Ainda bem que assim foi, porque a sequência que se segue inclui “Mountains”, “In The Name Of Wee Man”, “Flammable”, a sentir-se em casa, “That Golden Rule” e “Many Of Horror”. É um testemunho à criativade eclética dos Biffy Clyro que possam incluír singles atrás de singles e não causar saturação.

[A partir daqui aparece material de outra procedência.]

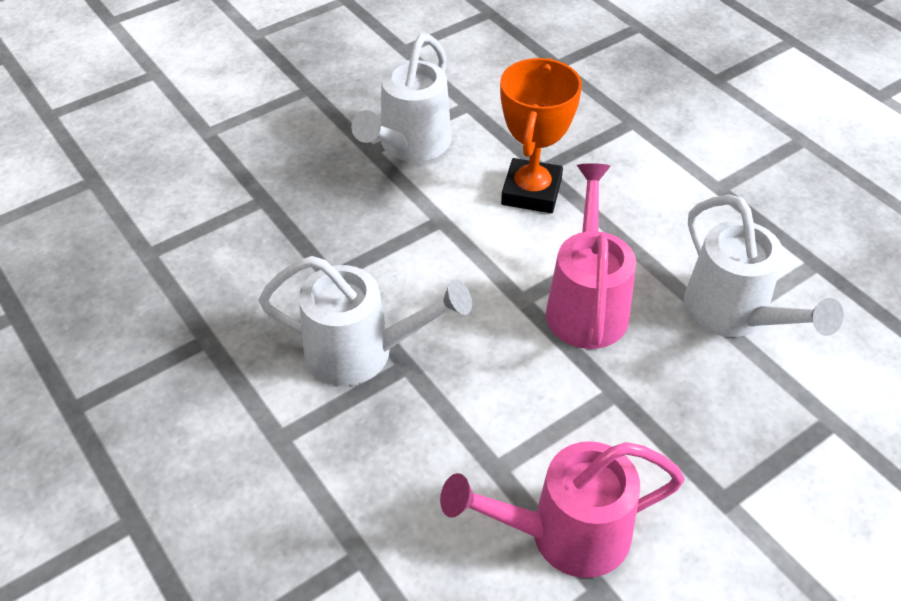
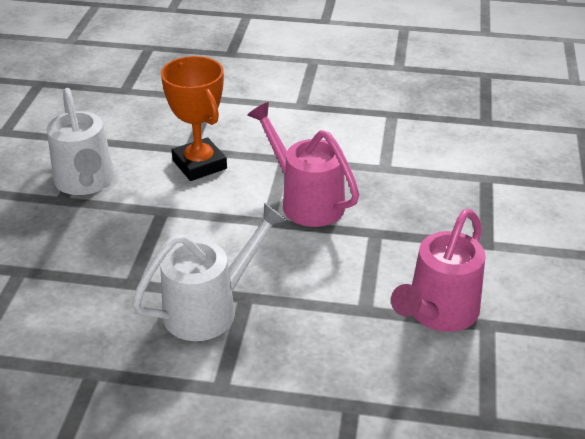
camera: 45 degrees left, 10 degrees down
(734, 315) = (385, 160): white watering can -> none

A banda despede-se do palco. Sabemos que há encore e por isso não nos preocupamos e agradecemos o tempo para recuperar o folgo. Devíamos, também, nestes momentos, agradecer aos técnicos de som e aos profetas responsáveis pelo Coliseu. Não sabemos o que está a acontecer áquela hora na MEO Arena – Deus queira que seja uma qualquer festa de natal corporativa para dar expiação a colaboradores e convencê-los de que são felizes para repetirem tudo mais um ano-, mas ainda bem que temos os Biffy Clyro aqui. Para uma banda que vive do peso que o baixo acrescenta ao som é preciso um espaço que lhes faça justiça. Obrigado, agora de volta ao concerto.
“Machines” é, sem reservas, o momento da noite. Explicável? Talvez, mas não por nós que fomos apanhados de surpresa. Só podemos garantir que fomos os únicos. Percebe-se pela emoção palpável a escolha deste tema dar o mote a um encore que preludia o fim da noite.
Não ouvimos a banda falar muito, mas, do que ouvimos, retivémos a vontade que já tinham de voltar a Portugal. Entre “Animal Style” e a avalanche que é “Stingin’ Belle” há direito a promessa: “ não vamos demorar tanto até à próxima vez.” Palmas e ovações. A banda lança-se num último momento de caos concertado e os presentes repetem a deixa antes do adeus: “WE ARE BIFFY – FUCKING – CLYRO!”.
Ficamos a pensar na frase enquanto os ânimos acalmam. Por esta altura, é díficil dizer quem são os Biffy Clyro. A banda está numa fase da carreira que, tal como a outros grupos antes deles, se ouvem vozes que os acusam de serem demasiado pop e comerciais. Faz parte. E acima de tudo, não interessa. Enquanto a banda souber quem é, pela nossa parte, só nos interessa saber que ao vivo fazem crentes de qualquer um.